The warm bias in the temperature data would most likely be in evidence over land areas where larger vertical temperature stratification occurs near the ground along with a reduction of the atmospheric cooling rate. This effect will be largest in the higher latitudes, especially in minimum temperatures during the winter months, since any reduction in the cooling rate of the atmosphere will result in a particularly large temperature increase near the ground surface in this strongly stably stratified boundary layer.
The new McNider et al 2012 paper, documents in detail why an increase of minimum temperature over time can occur due to changes in vertical turbulent mixing of heat, even without any change in temperatures elsewhere in the troposphere.
In terms of global warming, as reported before on this weblog; see
where we wrote
The global average surface temperature anomalies are computed by the formula
ΔT (global average) = ΔT(ocean average) times fraction of the globe covered by ocean + ΔT (land average) times the fraction of the globe covered by land (including regions with ice sheets).
The value of ΔT (land average) is computed by
ΔT (land average) = ∑ Δ [Tmax + Tmin]/2
where Δ [Tmax + Tmin]/2 is the mean temperature anomaly, such as used in the BEST study, and by NCDC, CRU and GISS; focused on 2m above the surface ……”
ΔTmin = ΔTmin (a spatially representative temperature trend from “global warming” or “global cooling”) + ΔTmin (a local change due to changes in vertical mixing in the lowest levels of the atmosphere) + ΔTmin (due to other local effects usch as station siting – Fall et al 2011; see also Pielke st al 2007).
It is important to note that ΔTmin (a local change due to changes in vertical mixing in the lowest levels of the atmosphere) can occur even in pristine locations due to changes in long wave cooling at night (from alterations in cloudiness, water vapor and/or CO2).

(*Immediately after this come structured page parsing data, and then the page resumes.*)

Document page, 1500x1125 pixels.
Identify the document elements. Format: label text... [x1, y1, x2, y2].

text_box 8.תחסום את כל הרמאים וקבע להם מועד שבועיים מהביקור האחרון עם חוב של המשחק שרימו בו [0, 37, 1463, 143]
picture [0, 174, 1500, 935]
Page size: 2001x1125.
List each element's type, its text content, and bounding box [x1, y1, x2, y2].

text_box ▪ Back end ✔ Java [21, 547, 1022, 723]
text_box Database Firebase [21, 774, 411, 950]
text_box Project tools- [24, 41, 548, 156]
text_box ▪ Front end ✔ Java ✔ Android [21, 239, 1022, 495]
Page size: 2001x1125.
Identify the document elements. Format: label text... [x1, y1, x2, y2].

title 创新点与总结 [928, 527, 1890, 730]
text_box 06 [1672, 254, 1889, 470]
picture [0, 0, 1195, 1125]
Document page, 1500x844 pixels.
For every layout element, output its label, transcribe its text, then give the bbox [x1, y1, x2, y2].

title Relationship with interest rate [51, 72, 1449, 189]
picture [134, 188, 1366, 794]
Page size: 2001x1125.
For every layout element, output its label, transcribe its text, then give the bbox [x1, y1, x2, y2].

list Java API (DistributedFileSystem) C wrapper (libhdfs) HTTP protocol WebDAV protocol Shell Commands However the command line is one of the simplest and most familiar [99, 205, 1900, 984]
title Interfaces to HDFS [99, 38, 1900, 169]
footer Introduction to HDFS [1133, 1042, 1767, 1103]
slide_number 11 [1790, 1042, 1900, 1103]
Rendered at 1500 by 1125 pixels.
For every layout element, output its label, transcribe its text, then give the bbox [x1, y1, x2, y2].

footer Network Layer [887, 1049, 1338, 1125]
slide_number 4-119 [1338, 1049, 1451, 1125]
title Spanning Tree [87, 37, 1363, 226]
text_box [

In terms of an order of estimate of this bias (e.g. see Klotzbach et al 2012a), it is on the order of a tenths of a degree Celcius per decade warm bias in the land analyses reported by in the NCDC, GISS, CRU and BEST data.
In other words, the magnitude of multi-decadal land temperature trends, as a diagnostic of global warming, as reported by NCDC, GISS, CRU and BEST for the last several decades is significantly overstated. This organizations are miscommunicating the complete explanation for observed surface temperature trends over land.